There is symbolic meaning for each food that goes into the pot, and popular choices include prawns to represent happiness and liveliness, fish for abundance and surplus, pork for strength and wealth, greens for prosperity, mushroom for flourishing prospects, eggs for fertility and reunion, and noodles for longevity.
The crab has always been revered by gourmands as one of the sea’s most precious treasures. The perfect morsels of jade-white meat that is prized out of the shell needs little or no embellishment.
With a little imagination and ingenuity, Chinese cooks can get more out of what precious little crab meat there is to make this luxurious ingredient go further on the festive table. Shaped like traditional Chinese coins, these Hai Choe dumplings are the perfect curtain-raiser for an auspicious Lunar New Year feast.

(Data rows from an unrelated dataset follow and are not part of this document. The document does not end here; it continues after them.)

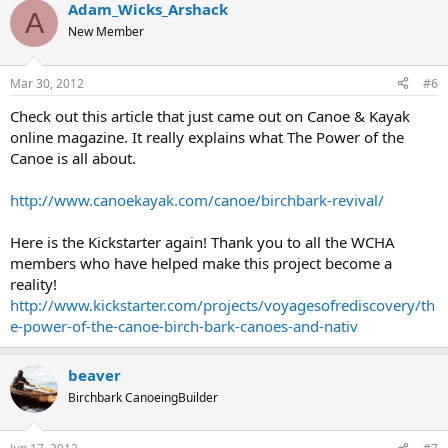
Adam_Wicks_Arshack
A
New Member
Mar 30, 2012
#6
Check out this article that just came out on Canoe & Kayak
online magazine. It really explains what The Power of the
Canoe is all about.
http://www.canoekayak.com/canoe/birchbark-revival/
Here is the Kickstarter again! Thank you to all the WCHA
members who have helped make this project become a
reality!
http://www.kickstarter.com/projects/voyagesofrediscovery/th
e-power-of-the-canoe-birch-bark-canoes-and-nativ
beaver
Birchbark CanoeingBuilder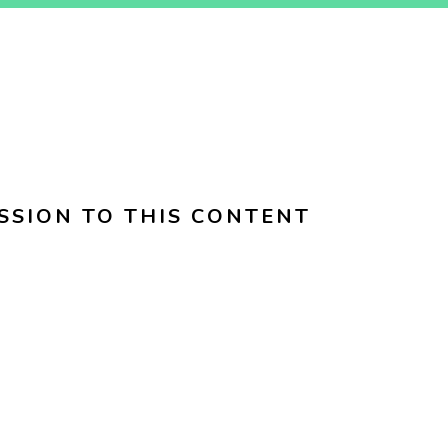
SSION TO THIS CONTENT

Rice was considered a delicacy during the Han dynasty (202 BC-AD 220) and symbolises good fortune and happiness. To the Chinese, white rice is also valued as cultured refinement, as only the rich could afford to eat rice in the old days.
Taking a leaf out of an old la pa chu recipe – a sweet rice porridge with lotus seeds, red dates, almonds, two types of candied fruit, sweet bean paste and syrup to represent of the “eight immortals” – this eight-treasure rice recipe includes dried longans for longevity, assorted dried seafood for bountiful prosperity, pumpkin for its precious golden colour and sweet peas for a new beginning.

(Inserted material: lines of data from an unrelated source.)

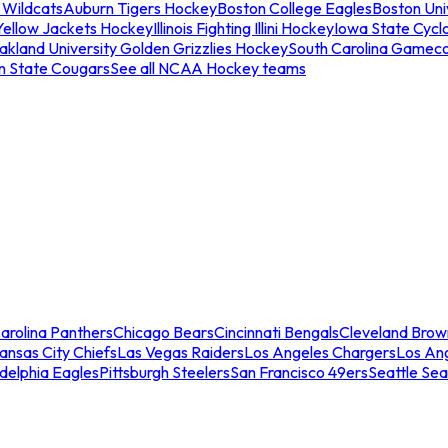
 Wildcats
Auburn Tigers Hockey
Boston College Eagles
Boston Univ
Yellow Jackets Hockey
Illinois Fighting Illini Hockey
Iowa State Cycl
akland University Golden Grizzlies Hockey
South Carolina Gamec
n State Cougars
See all NCAA Hockey teams
arolina Panthers
Chicago Bears
Cincinnati Bengals
Cleveland Brow
ansas City Chiefs
Las Vegas Raiders
Los Angeles Chargers
Los An
adelphia Eagles
Pittsburgh Steelers
San Francisco 49ers
Seattle Se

Known as one of the “four heroes” of the Chinese table, ducks typically signify felicity and fidelity. Pricier than chickens, in the old days they were usually reserved for special occasions and festive banquets. To bring this bird to the modern festive table, this classic braised duck dish from Guangdong is perked up with pickled garlic to lend it an invigorating sharpness and to balance the rich meatiness.
Nian gao (nin koh in Cantonese) is customary for Chinese New Year as this steamed glutinous rice cake’s sweetness signifies a sweet beginning and upwardly progress. Give it a golden glow by pairing it with some mandarin orange coulis, in this Kum Jiong Nin Koh recipe.
Nuts and seeds symbolically stand for fertility while dried fruit denotes sweet prospects. Combined together with the nian gao pieces, these auspicious ingredients resemble precious gems that adorn the sweet cake.